I belong to the Civil Air Patrol here at Eielson AFB. We were in the process of deploying 4 aircraft for a joint training exercise with the Airforce when we got a call with a real world mission. The planes diverted from Eielson and regrouped at the Fairbanks airport where a plan was laid and grids were assigned. The last known area of the missing plane was somewhere South of Denali Village. After several hours of scanning, one of the pilots spotted a glint of metal. It was just a brief flash that caught his eye. He circled and found wreckage. He was unable to tell if it was old or new. He said it was a localized crash site and debris was not scattered widely. He was able to contact a Alaska Trooper who we knew was in the area with a Cub. The trooper was able to land on a gravel bar about 1/2 mile from the wreckage and hike to it. Below it the resulting find. And it was a lucky find as anyone who has searched the Alaska wilderness can attest to. Its the proverbial needle in a hay stack!
I'll try and find the results of the investigation asap and post them so we can learn what happened here.
ANCHORAGE, Alaska - From photographs of the wreckage, Richard Moore figured the odds were extremely poor that anyone survived the fiery plane crash in Alaska's Denali National Park. Remains were spotted in the burned tangle of metal.
Then the park ranger medic got word that the pilot of the Cessna 185 had walked 20 miles for help, despite significant injuries, following the crash that killed his passenger, wolf biologist Gordon Haber. Rushing to respond, Moore braced for the worst, but found Daniel McGregor to be alert and in good spirits, although he had serious burns to his face and hands. The pilot's clothing was burned as well.
"I was frankly amazed and astounded at his condition and his attitude," Moore said Friday. "He was talking and very stoic about his injuries and situation."
McGregor, 35, was flown early Friday to Seattle's Harborview Medical Center, where he was listed in satisfactory condition. He was awake and had family at his side, but neither he nor his family was doing interviews, said hospital spokeswoman Susan Gregg-Hanson.
"He is still coming to grips with what happened," she said. "Obviously, it was an emotional experience. He's not only dealing with the physical part of his injuries, but also with the emotional part of this tragedy."

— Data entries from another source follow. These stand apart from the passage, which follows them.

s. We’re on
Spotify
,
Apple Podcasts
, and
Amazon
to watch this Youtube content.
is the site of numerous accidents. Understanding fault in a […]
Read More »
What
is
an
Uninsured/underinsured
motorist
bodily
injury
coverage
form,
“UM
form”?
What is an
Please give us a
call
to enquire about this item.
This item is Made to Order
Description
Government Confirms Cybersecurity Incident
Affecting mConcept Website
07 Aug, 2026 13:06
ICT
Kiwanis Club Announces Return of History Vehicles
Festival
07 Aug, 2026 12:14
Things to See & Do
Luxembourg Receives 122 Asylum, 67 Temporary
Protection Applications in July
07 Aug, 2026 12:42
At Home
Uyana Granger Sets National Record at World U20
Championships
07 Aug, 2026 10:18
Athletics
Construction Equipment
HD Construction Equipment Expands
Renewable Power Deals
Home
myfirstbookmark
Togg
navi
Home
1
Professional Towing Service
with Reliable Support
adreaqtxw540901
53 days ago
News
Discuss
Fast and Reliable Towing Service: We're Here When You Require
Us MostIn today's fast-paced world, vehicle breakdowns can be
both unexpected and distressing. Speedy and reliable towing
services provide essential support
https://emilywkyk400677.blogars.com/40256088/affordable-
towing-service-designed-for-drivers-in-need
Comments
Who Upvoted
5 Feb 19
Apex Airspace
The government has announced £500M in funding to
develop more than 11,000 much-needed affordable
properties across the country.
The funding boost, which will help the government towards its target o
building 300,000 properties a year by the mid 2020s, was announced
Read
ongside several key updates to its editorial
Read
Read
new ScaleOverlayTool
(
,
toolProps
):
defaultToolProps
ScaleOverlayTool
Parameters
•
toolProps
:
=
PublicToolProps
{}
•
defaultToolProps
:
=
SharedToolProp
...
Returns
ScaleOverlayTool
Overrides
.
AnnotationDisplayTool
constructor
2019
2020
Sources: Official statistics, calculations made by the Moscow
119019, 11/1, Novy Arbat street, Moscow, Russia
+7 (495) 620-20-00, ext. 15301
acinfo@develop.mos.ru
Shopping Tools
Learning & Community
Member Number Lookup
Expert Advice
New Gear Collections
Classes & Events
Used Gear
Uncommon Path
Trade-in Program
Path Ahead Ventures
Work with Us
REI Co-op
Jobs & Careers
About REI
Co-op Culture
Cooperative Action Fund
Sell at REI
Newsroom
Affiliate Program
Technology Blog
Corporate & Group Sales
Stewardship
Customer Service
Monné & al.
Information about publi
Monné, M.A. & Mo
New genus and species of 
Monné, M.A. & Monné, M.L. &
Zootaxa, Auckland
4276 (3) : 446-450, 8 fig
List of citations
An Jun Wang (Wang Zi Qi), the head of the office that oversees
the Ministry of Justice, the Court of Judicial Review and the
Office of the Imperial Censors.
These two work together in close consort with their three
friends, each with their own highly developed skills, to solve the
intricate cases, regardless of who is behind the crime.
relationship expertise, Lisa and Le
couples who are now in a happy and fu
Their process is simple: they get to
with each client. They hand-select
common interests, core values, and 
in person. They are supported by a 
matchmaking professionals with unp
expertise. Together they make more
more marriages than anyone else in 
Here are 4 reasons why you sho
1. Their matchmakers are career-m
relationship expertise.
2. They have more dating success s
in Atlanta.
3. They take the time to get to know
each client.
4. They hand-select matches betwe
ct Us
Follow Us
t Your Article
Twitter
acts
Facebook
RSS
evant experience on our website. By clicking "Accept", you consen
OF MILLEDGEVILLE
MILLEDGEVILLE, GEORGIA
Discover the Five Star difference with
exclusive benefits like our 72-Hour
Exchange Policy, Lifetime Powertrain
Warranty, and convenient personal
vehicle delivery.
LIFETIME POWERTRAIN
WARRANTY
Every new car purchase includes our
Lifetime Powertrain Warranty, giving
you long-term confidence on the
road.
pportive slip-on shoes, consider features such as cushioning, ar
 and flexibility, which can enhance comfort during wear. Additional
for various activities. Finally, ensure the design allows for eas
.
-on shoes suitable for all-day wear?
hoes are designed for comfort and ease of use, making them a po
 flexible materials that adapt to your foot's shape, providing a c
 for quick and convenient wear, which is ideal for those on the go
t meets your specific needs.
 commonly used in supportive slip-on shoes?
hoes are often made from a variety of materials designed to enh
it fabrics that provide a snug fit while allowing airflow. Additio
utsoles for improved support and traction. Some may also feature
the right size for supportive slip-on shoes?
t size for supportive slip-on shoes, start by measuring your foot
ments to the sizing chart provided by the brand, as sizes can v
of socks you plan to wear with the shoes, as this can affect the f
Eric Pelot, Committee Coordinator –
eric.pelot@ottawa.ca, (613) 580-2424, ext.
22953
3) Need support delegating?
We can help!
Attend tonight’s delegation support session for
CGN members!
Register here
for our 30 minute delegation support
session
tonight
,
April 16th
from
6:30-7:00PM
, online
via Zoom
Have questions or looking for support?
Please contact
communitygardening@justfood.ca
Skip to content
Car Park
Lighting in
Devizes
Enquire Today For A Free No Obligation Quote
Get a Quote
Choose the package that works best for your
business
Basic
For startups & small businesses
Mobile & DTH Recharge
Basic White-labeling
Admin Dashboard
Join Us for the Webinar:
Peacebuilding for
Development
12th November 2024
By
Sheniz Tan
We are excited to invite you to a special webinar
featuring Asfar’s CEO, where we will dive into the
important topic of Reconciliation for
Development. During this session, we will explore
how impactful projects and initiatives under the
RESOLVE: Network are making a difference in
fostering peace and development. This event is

McGregor walked about 16 miles before he encountered two campers. The three walked another four miles to where the campers had parked their car, then drove more than an hour to McGregor's home, where he called his family and Alaska State Troopers, according to Park spokeswoman Kris Fister. Troopers notified rangers late Thursday night.
McGregor confirmed that the remains found at the wreckage are those of Haber, 67, a well-known local independent biologist who had studied Denali's wolves for decades. Fister said officials hoped to recover the remains Friday.
The Cessna took off at about noon Wednesday and was supposed to return by nightfall. Moore said the crash occurred that afternoon.
An aerial search team spotted the wreckage Thursday afternoon on a wooded mountainside near the East Fork of the Toklat River. A search plane then landed on a gravel river bar a half mile below the crash site, Fister said.
A trooper hiked to the wreckage and found the burned plane as well as human remains inside. The Associated Press initially reported two people had died.
Rangers kept searching the area for signs that anyone could have survived, Moore said. The effort was still under way when searchers learned the pilot indeed survived.
"For all the people involved in this search, there is some good news mixed with the bad," he said. "We're very pleased that he's been found alive."
Investigators with the National Transportation Safety Board arrived at the park Friday to begin looking into the cause of the crash. The NTSB will interview McGregor when they can, Fister said.
A flight plan indicated Haber and McGregor were looking for wolf packs. Haber, an independent biologist, was a frequent visitor to Denali and for years pushed for greater protections for the wolves when they venture outside park boundaries where they can be trapped and hunted.
The 6-million-acre park has about 100 wolves and more than a dozen wolf packs.